Our soldiers credit the rebels with the most unyielding and fearless courage in the late battles. Torn to pieces as they are, having lost 30,000 or 40,000 men in this last five days, they are not used up. … Their endurance, their desperation, their utter disregard of life is surely worthy of a better cause.

Harper’s Weekly published an anonymous poem monumentalizing the victory, titled “Gettysburg.”

Dickinson’s poem participates in this conversation. It pits religious faith against the facts of nature through the dichotomy between an expected peaceful afterlife supposedly given by God and a strikingly sudden and unceremonious “drop” to death. The poem struggles with this issue in the second stanza especially, characterizing God as a ruthless reaper with a “Repealless – List.” The speaker questions which of the two powers, nature or God, is the truly merciful one, and the answer is up for debate.
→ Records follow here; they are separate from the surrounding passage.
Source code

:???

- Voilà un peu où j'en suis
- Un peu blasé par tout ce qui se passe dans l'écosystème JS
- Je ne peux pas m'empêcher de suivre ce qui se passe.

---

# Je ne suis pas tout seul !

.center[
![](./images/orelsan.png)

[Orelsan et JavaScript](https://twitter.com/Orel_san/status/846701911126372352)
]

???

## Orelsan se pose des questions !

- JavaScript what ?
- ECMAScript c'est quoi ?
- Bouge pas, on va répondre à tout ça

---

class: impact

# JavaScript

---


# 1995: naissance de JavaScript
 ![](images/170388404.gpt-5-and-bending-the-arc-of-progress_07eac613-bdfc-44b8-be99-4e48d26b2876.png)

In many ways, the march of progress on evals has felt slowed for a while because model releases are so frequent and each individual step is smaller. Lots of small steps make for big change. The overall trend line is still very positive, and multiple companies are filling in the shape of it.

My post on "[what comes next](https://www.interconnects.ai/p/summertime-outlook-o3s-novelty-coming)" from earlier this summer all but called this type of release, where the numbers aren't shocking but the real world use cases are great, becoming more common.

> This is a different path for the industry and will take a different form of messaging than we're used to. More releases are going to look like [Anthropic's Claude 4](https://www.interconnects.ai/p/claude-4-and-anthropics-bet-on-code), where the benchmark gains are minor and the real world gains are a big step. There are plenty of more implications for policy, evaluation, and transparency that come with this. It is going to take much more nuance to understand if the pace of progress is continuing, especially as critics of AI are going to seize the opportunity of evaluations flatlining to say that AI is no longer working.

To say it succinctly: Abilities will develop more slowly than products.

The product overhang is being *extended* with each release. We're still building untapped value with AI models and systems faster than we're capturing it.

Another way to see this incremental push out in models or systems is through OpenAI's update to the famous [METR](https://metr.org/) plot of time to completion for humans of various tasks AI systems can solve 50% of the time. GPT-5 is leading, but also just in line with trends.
Cristanne Miller points out that the poem’s structure is the ballad measure’s four line stanza with 8686 syllables and with the first line split, metrically, a technique Dickinson uses in other poems. She also notes that

Dickinson comes closest to writing in a popular genre of the war in her nature poems that present war in relation to a natural or sacred order, some adopting traditional Christian attitudes and others imagining nature itself overwhelmed by the violence of war.

Shira Wolosky points out that the comparison between death and nature makes nature seem frightening, which is uncharacteristic for Dickinson; nature is usually an intoxicating, ecstatic force of beauty. Faith Barrett sees the poem presenting

war as an inevitable part of nature’s cycle of death and rebirth, [and ] thus seems to endorse wartime ideologies that argue that death in battle is a form of Christian martyrdom, a theological view widely held in both North and South.